En náhuatl, la palabra que significa “cortar la cabeza a alguien” quiere decir también “recoger una espiga con la mano”: quechcotona. Así la historia mexicana tiene tres íconos vinculados con la decapitación: los tzomplantli o empalizadas aztecas que sostenían cráneos de víctimas sacrificadas a los dioses con cuchillos de obsidiana; la cabeza mutilada del clérigo Miguel Hidalgo y Castilla que proclama la guerra independentista a principios del 1800 y fue puesto dentro de una jaula de hierro por la tropa española para escarmiento de los rebeldes; el bandido revolucionario Francisco Villa del siglo pasado, de quien violaron su tumba y cortaron la cabeza poco después de muerto. Nadie ha demostrado dónde quedó ésta. Se rumorea que el cráneo forma parte de una colección de la secta universitaria Skull and Bones en Estados Unidos. O continúa enterrada en una montaña mexicana. En todo caso, su recuerdo flota y transcurre de aquí hacia allá en la imaginación de muchos. u
Este fragmento pertenece a El hombre sin cabeza (2009), un ensayo periodístico que piensa el clímax de la violencia contemporánea simbolizada en las decapitaciones tanto de los sicarios mexicanos como de los fundamentalistas musulmanes.

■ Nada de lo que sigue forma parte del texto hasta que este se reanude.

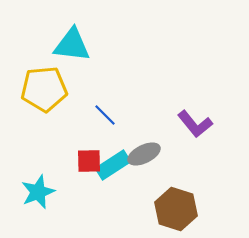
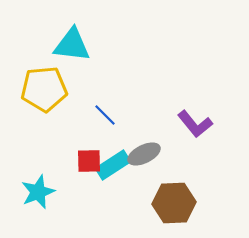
brown hexagon: moved 2 px left, 6 px up; rotated 21 degrees counterclockwise
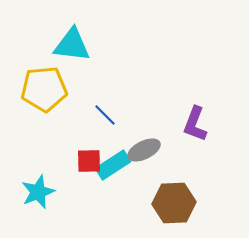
purple L-shape: rotated 60 degrees clockwise
gray ellipse: moved 4 px up
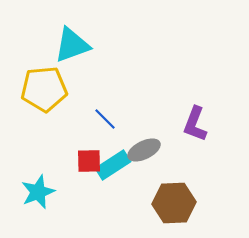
cyan triangle: rotated 27 degrees counterclockwise
blue line: moved 4 px down
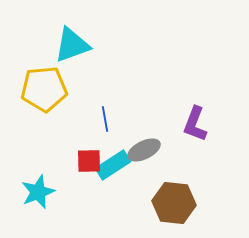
blue line: rotated 35 degrees clockwise
brown hexagon: rotated 9 degrees clockwise
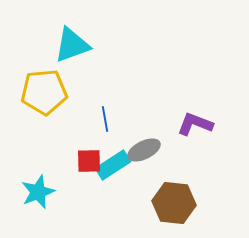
yellow pentagon: moved 3 px down
purple L-shape: rotated 90 degrees clockwise
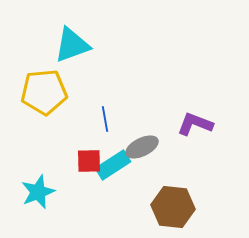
gray ellipse: moved 2 px left, 3 px up
brown hexagon: moved 1 px left, 4 px down
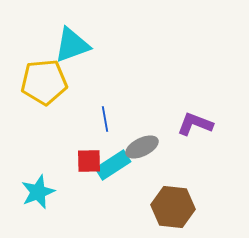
yellow pentagon: moved 10 px up
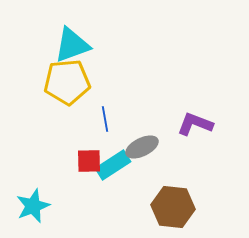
yellow pentagon: moved 23 px right
cyan star: moved 5 px left, 14 px down
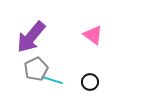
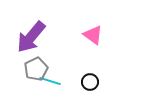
cyan line: moved 2 px left, 1 px down
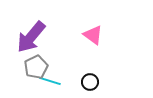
gray pentagon: moved 2 px up
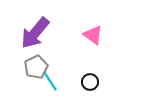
purple arrow: moved 4 px right, 4 px up
cyan line: rotated 40 degrees clockwise
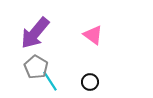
gray pentagon: rotated 15 degrees counterclockwise
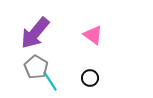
black circle: moved 4 px up
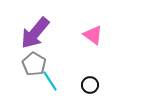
gray pentagon: moved 2 px left, 3 px up
black circle: moved 7 px down
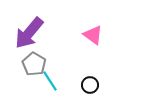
purple arrow: moved 6 px left
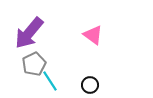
gray pentagon: rotated 15 degrees clockwise
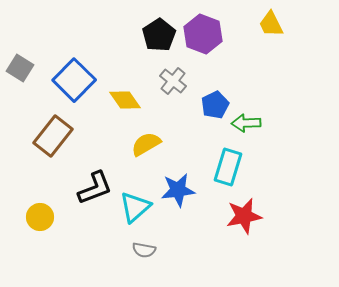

Novelista y músico, en 2002 Sergio González Rodríguez editó su libro más famoso, Huesos en el desierto, sobre los femicidios de Ciudad Juárez, que influyó directamente en la escritura de 2666 de Roberto Bolaño, de quien fue amigo y colaborador; en 1999, durante la investigación, fue atacado por sicarios en un taxi: la golpiza le dejó importantes secuelas físicas. Su último libro, Los 43 de Iguala, trata sobre los estudiantes desaparecidos en septiembre de 2014 en Guerrero. Sergio González Rodríguez murió de un infarto la semana pasada, a los 67 años, en Ciudad de México.